Am I really who I say I am? Determining who you are is a process that I don’t think you may ever get to the bottom of. You do the best you can with the information you can, and then you try to confirm it. I think this question forces you to take a look at your actions; if you really are who you say you are, then you would behave in ways consistent with that, correct? What are your beliefs, and how do your actions reflect them?

It can be a bit of a gut check to realize that you behave in ways that are inconsistent with what you believe. But it’s also necessary to face that down and make the changes you need to in order to re-align yourself. For example, if I look within myself and find that I’m not actually following the Noble Eightfold Path, then it’s on me to figure out what that means and how I can work my way back there. This may mean painful changes, or stepping outside of a comfort zone, but knowing yourself and being yourself is more important. This is a sacrifice that must be made for the right to self-determination.

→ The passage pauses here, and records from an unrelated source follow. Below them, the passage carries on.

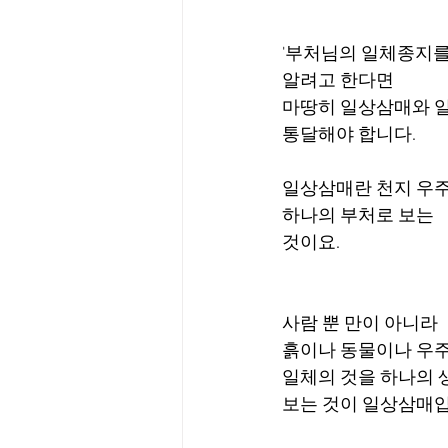
'부처님의 일체종지를
알려고 한다면
마땅히 일상삼매와 
통달해야 합니다.
일상삼매란 천지 우주
하나의 부처로 보는
것이요. 
사람 뿐 만이 아니라 
흙이나 동물이나 우
일체의 것을 하나의 
보는 것이 일상삼매입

Am I all that I ought to be? So we’ve worked out who we believe we are and determined that how we act accurately reflects that. But is that enough? Of course not. We could always strive to be something more, something better — to embody our beliefs more closely and carefully. Could I be more than who I am? What do I need to do in order to get there? Self-determination is more than knowing who you are — it’s knowing where you are going and what it takes to get there.

It is vital to know ourselves, especially as black people. My ancestors came from western and southern Africa. Somehow, they were put on ships by men who took their destinies from them and replaced them with the Middle Passage. When they arrived, they were stripped of their clothing, their cultures, their families and their very names. They were given other names, other religions, other jobs and relationships. Even after they were freed, they were told that they were lesser than their fellow Americans, forced to confine themselves to the poorest neighborhoods and work the worst jobs. This is a process that continues down to this day.

In our media we are given a narrative, a single story. Our men are called thugs and criminals; even the “good guys” are tough and physical. Our women are crazy, loud, outspoken but unintelligible; they speak almost entirely in slang and are predominantly concerned about hair, makeup, clothes and men. Our children are told they don’t have the intelligence to make it in American society, that the best they can hope for is to be athletes, drug dealers, or prisoners. Our communities are impoverished and intellectually stagnant, but the fight for better is called “disruptive,” “obnoxious,” and “unnecessary.”

We must reject that story, and find our own. Black men are smart, courageous, confused, scared and just as soft as anyone else. Black women are incredible; tough, intelligent, beautiful, complicated. Our children are precious, each a kaleidoscope of possibilities — they could be astronauts, scientists, businesspeople, politicians, artists and activists. We joined American society being told who we were and what we were, but there is no reason that needs to continue. We are who we are, and only we know what that is.

As individuals and as a culture, we must define ourselves to be active participants in our own destinies. We must fight the pressure to be defined or named by other people; we accept or reject terms based on our own principles. That is Kujichagulia. That is life.

Have a wonderful Kwanzaa today, everyone. Know yourselves. I’ll check in with you tomorrow!